How do you feel when things are about to go wrong? Let’s say the needle just crept past 90 and the sparks from the front wheels are really starting to grab your attention. Would you just floor it and style out a fiery death?

If so, the new split 7” from The Rizzos and Top Nachos on King Pizza Records would make an excellent soundtrack before the screen goes black. Across four songs they ricochet between ramshackle garage-rock and bug-eyed punk, sending razor-edged melodies hurtling into traffic. It’s a short, sharp, wild ride that feels like it could end in triumph or disaster at any second. We’re stoked to premiere it below, prior to its release on August 4.

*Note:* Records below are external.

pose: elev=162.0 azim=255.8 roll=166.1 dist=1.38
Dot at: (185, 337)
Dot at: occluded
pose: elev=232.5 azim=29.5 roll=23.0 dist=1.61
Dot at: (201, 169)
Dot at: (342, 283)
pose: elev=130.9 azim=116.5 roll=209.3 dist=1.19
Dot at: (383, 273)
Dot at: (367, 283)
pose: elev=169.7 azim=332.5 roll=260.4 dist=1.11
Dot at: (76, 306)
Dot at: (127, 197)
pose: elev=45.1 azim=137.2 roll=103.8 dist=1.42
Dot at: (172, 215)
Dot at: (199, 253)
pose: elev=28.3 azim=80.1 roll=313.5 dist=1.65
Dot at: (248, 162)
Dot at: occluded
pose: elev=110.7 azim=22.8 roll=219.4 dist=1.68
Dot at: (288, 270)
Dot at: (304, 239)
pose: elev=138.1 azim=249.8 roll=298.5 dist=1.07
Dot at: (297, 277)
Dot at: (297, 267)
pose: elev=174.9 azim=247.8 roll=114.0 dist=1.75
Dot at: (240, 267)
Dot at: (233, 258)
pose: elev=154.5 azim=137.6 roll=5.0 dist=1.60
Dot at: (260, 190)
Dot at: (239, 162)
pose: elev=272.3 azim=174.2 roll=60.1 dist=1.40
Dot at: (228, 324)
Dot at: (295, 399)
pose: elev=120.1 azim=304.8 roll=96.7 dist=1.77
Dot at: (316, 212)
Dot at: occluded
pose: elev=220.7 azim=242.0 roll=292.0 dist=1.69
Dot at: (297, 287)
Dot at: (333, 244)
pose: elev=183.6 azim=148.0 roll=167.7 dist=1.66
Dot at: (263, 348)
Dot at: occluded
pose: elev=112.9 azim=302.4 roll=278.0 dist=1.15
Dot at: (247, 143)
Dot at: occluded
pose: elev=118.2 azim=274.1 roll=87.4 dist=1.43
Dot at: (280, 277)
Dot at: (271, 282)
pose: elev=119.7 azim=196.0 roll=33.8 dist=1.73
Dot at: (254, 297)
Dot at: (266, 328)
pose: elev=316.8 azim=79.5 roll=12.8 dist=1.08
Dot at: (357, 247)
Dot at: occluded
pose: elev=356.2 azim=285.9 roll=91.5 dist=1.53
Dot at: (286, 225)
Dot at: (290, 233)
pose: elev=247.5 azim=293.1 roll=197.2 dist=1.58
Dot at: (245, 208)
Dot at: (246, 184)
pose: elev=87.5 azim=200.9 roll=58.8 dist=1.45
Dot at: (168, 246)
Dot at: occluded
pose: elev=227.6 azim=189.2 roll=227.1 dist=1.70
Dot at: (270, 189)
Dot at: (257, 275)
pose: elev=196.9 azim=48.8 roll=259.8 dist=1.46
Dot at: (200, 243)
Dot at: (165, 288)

The best splits feature bands that can hang together but don’t actually sound like one another, and this is one of them. The Rizzos - a Brooklyn trio comprising guitarist Megan Mancini, drummer Bettina Warshaw and bassist Justin Ferraro - trade in hooky, sun-bleached songs with an edge.

Their first contribution here is "Bless This Mess," a sub-two minute jaunt that twists lyrics about a toxic living environment into a bar brawl topped by a yell-along chorus: “There’s blood inside these walls, the roof’s about to fall,” Mancini sings. “Get out of my house.” As it fades, "90’s Song" rides a walking Ferraro bassline into a chaotic wall of distortion that lands quite literally out of nowhere.

Top Nachos hail from upstate in New Paltz and hit the ground running with the appropriately named "Fast". All in all Eli Frank and Kenny Hauptman spend less than four minutes doing their thing here, but they do leave a mark. "Fast" is a little like Plow United when they decide to grind through the gears, while "Getchu" wraps a (perhaps misguided) tale of devotion in the split’s most outwardly pop clothes. Its stacked vocals are wistful, dewy-eyed and great fun. Then it’s all woah-ohs on the way to oblivion.